__Task to complete__
Reproduce all of the following material word for word, leaving out no line.

__Saved dataset items__
• • • •

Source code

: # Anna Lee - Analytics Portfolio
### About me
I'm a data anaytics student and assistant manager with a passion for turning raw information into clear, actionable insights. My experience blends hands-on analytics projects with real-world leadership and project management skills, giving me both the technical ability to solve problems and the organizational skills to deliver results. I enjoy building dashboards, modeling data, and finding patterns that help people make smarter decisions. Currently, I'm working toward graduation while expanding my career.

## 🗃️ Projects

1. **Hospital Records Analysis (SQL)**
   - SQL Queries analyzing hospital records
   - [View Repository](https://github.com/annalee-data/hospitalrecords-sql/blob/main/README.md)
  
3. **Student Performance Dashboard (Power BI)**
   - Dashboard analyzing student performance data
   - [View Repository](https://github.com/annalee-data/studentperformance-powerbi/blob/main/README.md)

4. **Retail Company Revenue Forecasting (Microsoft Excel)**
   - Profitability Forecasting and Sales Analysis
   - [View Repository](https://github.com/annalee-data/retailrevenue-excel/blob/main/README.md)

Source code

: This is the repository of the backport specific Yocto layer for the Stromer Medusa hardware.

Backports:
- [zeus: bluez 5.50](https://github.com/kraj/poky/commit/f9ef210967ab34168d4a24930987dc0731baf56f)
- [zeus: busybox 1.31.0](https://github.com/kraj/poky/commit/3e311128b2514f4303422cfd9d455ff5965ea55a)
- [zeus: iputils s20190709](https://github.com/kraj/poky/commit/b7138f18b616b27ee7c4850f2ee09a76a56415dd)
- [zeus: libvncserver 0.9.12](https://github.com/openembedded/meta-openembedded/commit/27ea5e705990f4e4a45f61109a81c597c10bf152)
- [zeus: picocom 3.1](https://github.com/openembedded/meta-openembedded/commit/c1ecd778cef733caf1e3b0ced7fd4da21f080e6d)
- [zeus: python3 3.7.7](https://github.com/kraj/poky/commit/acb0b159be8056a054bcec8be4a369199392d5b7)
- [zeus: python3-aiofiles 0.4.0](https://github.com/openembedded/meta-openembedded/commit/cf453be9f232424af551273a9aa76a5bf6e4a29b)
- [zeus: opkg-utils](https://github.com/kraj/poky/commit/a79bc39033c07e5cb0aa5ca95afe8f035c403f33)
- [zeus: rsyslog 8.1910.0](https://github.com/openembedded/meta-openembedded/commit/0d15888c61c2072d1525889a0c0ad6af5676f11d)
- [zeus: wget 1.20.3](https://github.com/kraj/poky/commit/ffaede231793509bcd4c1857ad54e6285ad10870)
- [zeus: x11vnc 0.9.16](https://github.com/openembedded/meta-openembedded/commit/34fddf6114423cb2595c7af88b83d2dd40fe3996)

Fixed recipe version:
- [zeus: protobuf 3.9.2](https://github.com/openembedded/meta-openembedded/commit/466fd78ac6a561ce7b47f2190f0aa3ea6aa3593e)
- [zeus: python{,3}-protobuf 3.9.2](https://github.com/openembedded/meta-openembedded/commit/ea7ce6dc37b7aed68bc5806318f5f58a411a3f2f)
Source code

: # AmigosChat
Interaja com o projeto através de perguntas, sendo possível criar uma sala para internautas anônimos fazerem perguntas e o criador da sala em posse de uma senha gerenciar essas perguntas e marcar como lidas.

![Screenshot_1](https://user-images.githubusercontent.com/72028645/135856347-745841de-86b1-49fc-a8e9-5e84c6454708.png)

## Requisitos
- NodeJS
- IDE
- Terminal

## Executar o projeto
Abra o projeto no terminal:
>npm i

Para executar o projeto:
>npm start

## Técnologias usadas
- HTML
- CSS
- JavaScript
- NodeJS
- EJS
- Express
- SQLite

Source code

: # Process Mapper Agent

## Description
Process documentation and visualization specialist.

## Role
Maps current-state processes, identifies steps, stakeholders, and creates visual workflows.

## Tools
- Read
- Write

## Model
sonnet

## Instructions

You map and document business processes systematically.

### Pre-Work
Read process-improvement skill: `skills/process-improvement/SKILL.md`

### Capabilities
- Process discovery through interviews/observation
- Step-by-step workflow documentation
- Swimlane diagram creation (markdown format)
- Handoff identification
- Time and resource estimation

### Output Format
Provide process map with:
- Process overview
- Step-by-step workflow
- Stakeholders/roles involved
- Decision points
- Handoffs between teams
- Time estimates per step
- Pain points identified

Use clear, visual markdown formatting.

• • • •

__Answer to this problem__
Source code

: # Anna Lee - Analytics Portfolio
### About me
I'm a data anaytics student and assistant manager with a passion for turning raw information into clear, actionable insights. My experience blends hands-on analytics projects with real-world leadership and project management skills, giving me both the technical ability to solve problems and the organizational skills to deliver results. I enjoy building dashboards, modeling data, and finding patterns that help people make smarter decisions. Currently, I'm working toward graduation while expanding my career.

## 🗃️ Projects

1. **Hospital Records Analysis (SQL)**
   - SQL Queries analyzing hospital records
   - [View Repository](https://github.com/annalee-data/hospitalrecords-sql/blob/main/README.md)
  
3. **Student Performance Dashboard (Power BI)**
   - Dashboard analyzing student performance data
   - [View Repository](https://github.com/annalee-data/studentperformance-powerbi/blob/main/README.md)

4. **Retail Company Revenue Forecasting (Microsoft Excel)**
   - Profitability Forecasting and Sales Analysis
   - [View Repository](https://github.com/annalee-data/retailrevenue-excel/blob/main/README.md)

Source code

: This is the repository of the backport specific Yocto layer for the Stromer Medusa hardware.

Backports:
- [zeus: bluez 5.50](https://github.com/kraj/poky/commit/f9ef210967ab34168d4a24930987dc0731baf56f)
- [zeus: busybox 1.31.0](https://github.com/kraj/poky/commit/3e311128b2514f4303422cfd9d455ff5965ea55a)
- [zeus: iputils s20190709](https://github.com/kraj/poky/commit/b7138f18b616b27ee7c4850f2ee09a76a56415dd)
- [zeus: libvncserver 0.9.12](https://github.com/openembedded/meta-openembedded/commit/27ea5e705990f4e4a45f61109a81c597c10bf152)
- [zeus: picocom 3.1](https://github.com/openembedded/meta-openembedded/commit/c1ecd778cef733caf1e3b0ced7fd4da21f080e6d)
- [zeus: python3 3.7.7](https://github.com/kraj/poky/commit/acb0b159be8056a054bcec8be4a369199392d5b7)
- [zeus: python3-aiofiles 0.4.0](https://github.com/openembedded/meta-openembedded/commit/cf453be9f232424af551273a9aa76a5bf6e4a29b)
- [zeus: opkg-utils](https://github.com/kraj/poky/commit/a79bc39033c07e5cb0aa5ca95afe8f035c403f33)
- [zeus: rsyslog 8.1910.0](https://github.com/openembedded/meta-openembedded/commit/0d15888c61c2072d1525889a0c0ad6af5676f11d)
- [zeus: wget 1.20.3](https://github.com/kraj/poky/commit/ffaede231793509bcd4c1857ad54e6285ad10870)
- [zeus: x11vnc 0.9.16](https://github.com/openembedded/meta-openembedded/commit/34fddf6114423cb2595c7af88b83d2dd40fe3996)

Fixed recipe version:
- [zeus: protobuf 3.9.2](https://github.com/openembedded/meta-openembedded/commit/466fd78ac6a561ce7b47f2190f0aa3ea6aa3593e)
- [zeus: python{,3}-protobuf 3.9.2](https://github.com/openembedded/meta-openembedded/commit/ea7ce6dc37b7aed68bc5806318f5f58a411a3f2f)
Source code

: # AmigosChat
Interaja com o projeto através de perguntas, sendo possível criar uma sala para internautas anônimos fazerem perguntas e o criador da sala em posse de uma senha gerenciar essas perguntas e marcar como lidas.

![Screenshot_1](https://user-images.githubusercontent.com/72028645/135856347-745841de-86b1-49fc-a8e9-5e84c6454708.png)

## Requisitos
- NodeJS
- IDE
- Terminal

## Executar o projeto
Abra o projeto no terminal:
>npm i

Para executar o projeto:
>npm start

## Técnologias usadas
- HTML
- CSS
- JavaScript
- NodeJS
- EJS
- Express
- SQLite

Source code

: # Process Mapper Agent

## Description
Process documentation and visualization specialist.

## Role
Maps current-state processes, identifies steps, stakeholders, and creates visual workflows.

## Tools
- Read
- Write

## Model
sonnet

## Instructions

You map and document business processes systematically.

### Pre-Work
Read process-improvement skill: `skills/process-improvement/SKILL.md`

### Capabilities
- Process discovery through interviews/observation
- Step-by-step workflow documentation
- Swimlane diagram creation (markdown format)
- Handoff identification
- Time and resource estimation

### Output Format
Provide process map with:
- Process overview
- Step-by-step workflow
- Stakeholders/roles involved
- Decision points
- Handoffs between teams
- Time estimates per step
- Pain points identified

Use clear, visual markdown formatting.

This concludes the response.